米大手ワーナーブラザーズは、翌夏強化のため08年冬公開予定だった『ハリー・ポッターと謎のプリンス』を温存、金庫の奥深くにしまいこんだ。
その代わりに前倒しで公開されたのが、同じ英国のベストセラー小説『トワイライト』の映画化である本作。原作同様、10代の女の子の胸をときめかせるイケメン揃いの実写化だが、これが予想を上回る特大ヒット。捨て試合で思わぬ勝利を得たWBC2次ラウンド日韓戦の日本チームのような、旨みある興行となった。
アリゾナから越してきたベラ・スワン(クリステン・スチュワート)は、転校先の高校になじめずにいた。そんな彼女の気を引いたのが、地元クラスメートさえ近寄りがたい様子の寡黙な美少年エドワード・カレン(ロバート・パティンソン)。そしてある日、事故に巻き込まれたベラは、エドワードに人間離れしたパワーで救けられる。

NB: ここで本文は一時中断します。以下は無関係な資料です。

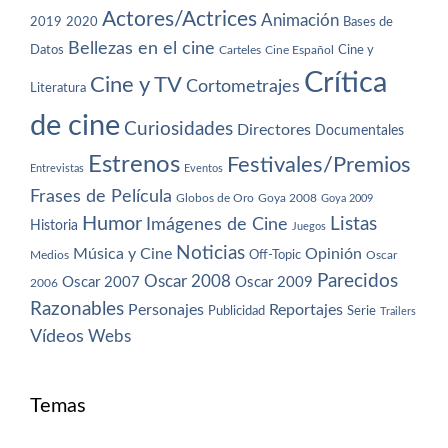
Actores/Actrices
Animación
2019
2020
Bases de
Bellezas en el cine
Datos
Cine y
Carteles
Cine Español
Crítica
Cine y TV
Cortometrajes
Literatura
de cine
Curiosidades
Directores
Documentales
Estrenos
Festivales/Premios
Entrevistas
Eventos
Frases de Película
Globos de Oro
Goya 2008
Goya 2009
Humor
Imágenes de Cine
Listas
Historia
Juegos
Noticias
Música y Cine
Opinión
Off-Topic
Oscar
Medios
Parecidos
Oscar 2008
Oscar 2007
Oscar 2009
2006
Razonables
Personajes
Reportajes
Publicidad
Serie
Trailers
Vídeos
Webs
Temas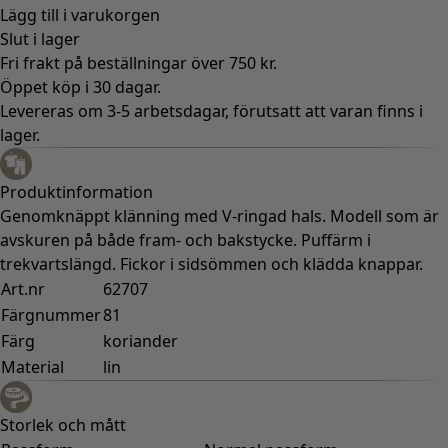
Lägg till i varukorgen
Slut i lager
Fri frakt på beställningar över 750 kr.
Öppet köp i 30 dagar.
Levereras om 3-5 arbetsdagar, förutsatt att varan finns i
lager.
Produktinformation
Genomknäppt klänning med V-ringad hals. Modell som är
avskuren på både fram- och bakstycke. Puffärm i
trekvartslängd. Fickor i sidsömmen och klädda knappar.
Art.nr
62707
Färgnummer
81
Färg
koriander
Material
lin
Storlek och mått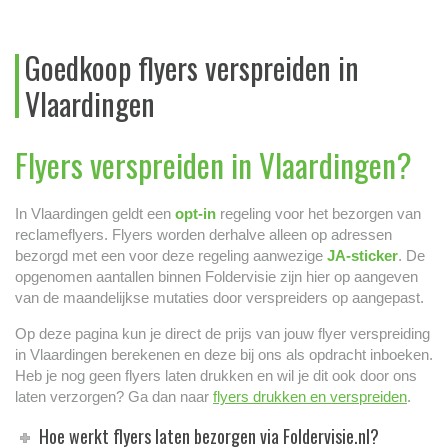
Goedkoop flyers verspreiden in
Vlaardingen
Flyers verspreiden in Vlaardingen?
In Vlaardingen geldt een
opt-in
regeling voor het bezorgen van
reclameflyers. Flyers worden derhalve alleen op adressen
bezorgd met een voor deze regeling aanwezige
JA-sticker
. De
opgenomen aantallen binnen Foldervisie zijn hier op aangeven
van de maandelijkse mutaties door verspreiders op aangepast.
Op deze pagina kun je direct de prijs van jouw flyer verspreiding
in Vlaardingen berekenen en deze bij ons als opdracht inboeken.
Heb je nog geen flyers laten drukken en wil je dit ook door ons
laten verzorgen? Ga dan naar
flyers drukken en verspreiden
.
Hoe werkt flyers laten bezorgen via Foldervisie.nl?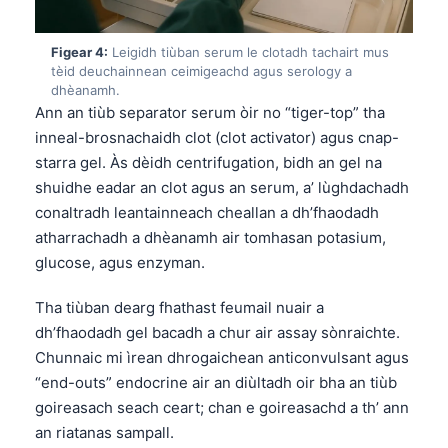
Figear 4:
Leigidh tiùban serum le clotadh tachairt mus
tèid deuchainnean ceimigeachd agus serology a
dhèanamh.
Ann an tiùb separator serum òir no “tiger-top” tha
inneal-brosnachaidh clot (clot activator) agus cnap-
starra gel. Às dèidh centrifugation, bidh an gel na
shuidhe eadar an clot agus an serum, a’ lùghdachadh
conaltradh leantainneach cheallan a dh’fhaodadh
atharrachadh a dhèanamh air tomhasan potasium,
glucose, agus enzyman.
Tha tiùban dearg fhathast feumail nuair a
dh’fhaodadh gel bacadh a chur air assay sònraichte.
Chunnaic mi ìrean dhrogaichean anticonvulsant agus
“end-outs” endocrine air an diùltadh oir bha an tiùb
goireasach seach ceart; chan e goireasachd a th’ ann
an riatanas sampall.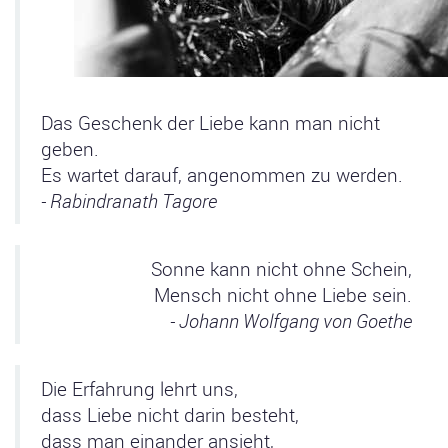
Das Geschenk der Liebe kann man nicht
geben.
Es wartet darauf, angenommen zu werden.
- Rabindranath Tagore
Sonne kann nicht ohne Schein,
Mensch nicht ohne Liebe sein.
- Johann Wolfgang von Goethe
Die Erfahrung lehrt uns,
dass Liebe nicht darin besteht,
dass man einander ansieht,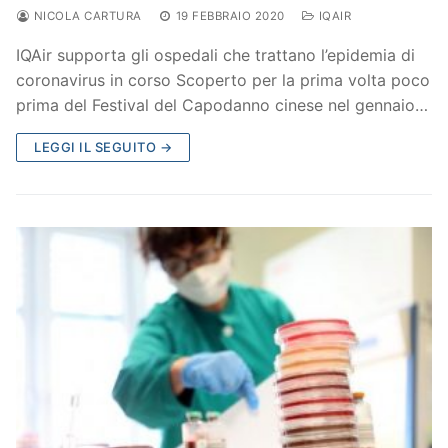
NICOLA CARTURA
19 FEBBRAIO 2020
IQAIR
IQAir supporta gli ospedali che trattano l’epidemia di
coronavirus in corso Scoperto per la prima volta poco
prima del Festival del Capodanno cinese nel gennaio…
LEGGI IL SEGUITO →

徹頭徹尾女の子向けの、ファンタジック・ラブストーリー。若い女の子というものは、障害ある恋に燃える生き物であるが、この場合は男子の正体が人外の化け物という設定がそれにあたる。
だが、捨て身で命を救われ、誠実に家族を紹介され、ベラちゃんはあっさり恋に落ちる。ここから得られる教訓としては、イケメンなら化け物でもモテる、ということだ。

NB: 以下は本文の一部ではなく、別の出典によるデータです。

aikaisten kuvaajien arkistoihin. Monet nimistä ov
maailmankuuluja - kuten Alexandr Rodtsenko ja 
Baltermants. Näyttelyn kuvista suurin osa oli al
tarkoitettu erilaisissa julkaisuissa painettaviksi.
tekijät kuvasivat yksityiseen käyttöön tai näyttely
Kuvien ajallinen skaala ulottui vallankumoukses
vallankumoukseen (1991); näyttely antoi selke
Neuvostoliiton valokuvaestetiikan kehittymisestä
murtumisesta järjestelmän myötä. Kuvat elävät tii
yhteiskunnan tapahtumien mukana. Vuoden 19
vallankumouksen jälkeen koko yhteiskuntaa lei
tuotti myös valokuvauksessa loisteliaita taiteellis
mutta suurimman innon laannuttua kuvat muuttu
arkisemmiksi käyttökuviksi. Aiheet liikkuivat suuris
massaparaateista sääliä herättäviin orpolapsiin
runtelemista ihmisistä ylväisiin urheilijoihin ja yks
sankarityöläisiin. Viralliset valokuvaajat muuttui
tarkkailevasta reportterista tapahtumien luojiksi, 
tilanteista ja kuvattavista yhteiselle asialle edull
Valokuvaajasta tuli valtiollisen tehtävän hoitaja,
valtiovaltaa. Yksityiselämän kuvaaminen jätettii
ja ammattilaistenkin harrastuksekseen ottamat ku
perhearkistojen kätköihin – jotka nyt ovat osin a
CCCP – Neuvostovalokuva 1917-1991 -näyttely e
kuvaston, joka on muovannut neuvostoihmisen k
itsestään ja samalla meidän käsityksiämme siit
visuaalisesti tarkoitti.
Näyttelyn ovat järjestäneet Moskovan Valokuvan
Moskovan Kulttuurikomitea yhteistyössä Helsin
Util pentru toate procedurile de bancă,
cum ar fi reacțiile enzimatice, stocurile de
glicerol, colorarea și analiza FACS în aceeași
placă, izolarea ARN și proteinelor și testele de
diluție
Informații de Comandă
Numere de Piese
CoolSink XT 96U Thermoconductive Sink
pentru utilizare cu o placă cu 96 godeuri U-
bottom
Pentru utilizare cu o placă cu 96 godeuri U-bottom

考えてみれば、森を飛び回るほど強靭な肉体、美しい顔、おまけに長生き(不老不死)。自制心が強く、安易に女の子に手を出すこともない。性欲に負けて狼になる人間の若者より、こっちのほうがずっといい。というか、読者の女の子にしてみれば、これぞ理想の彼氏像そのものだ。
だが、そもそもエドワード君の種族は、人間を食って生きるモンスターだ。もっとも、その種族の中にもいくつかあり、エドワードくんが属するカレン家の場合は人間界で生きるため、さっさとベジタリアン化した温厚な一派。そのおかげで、本来は食料であるベラちゃんとラブラブにもなれた。
われわれ人間であれば、いくらベジタリアンでも、牛肉に恋することはないが、なにしろベラちゃんはエドワード君に負けないほどの超美少女。要はここでも件の教訓が生きている、ということか。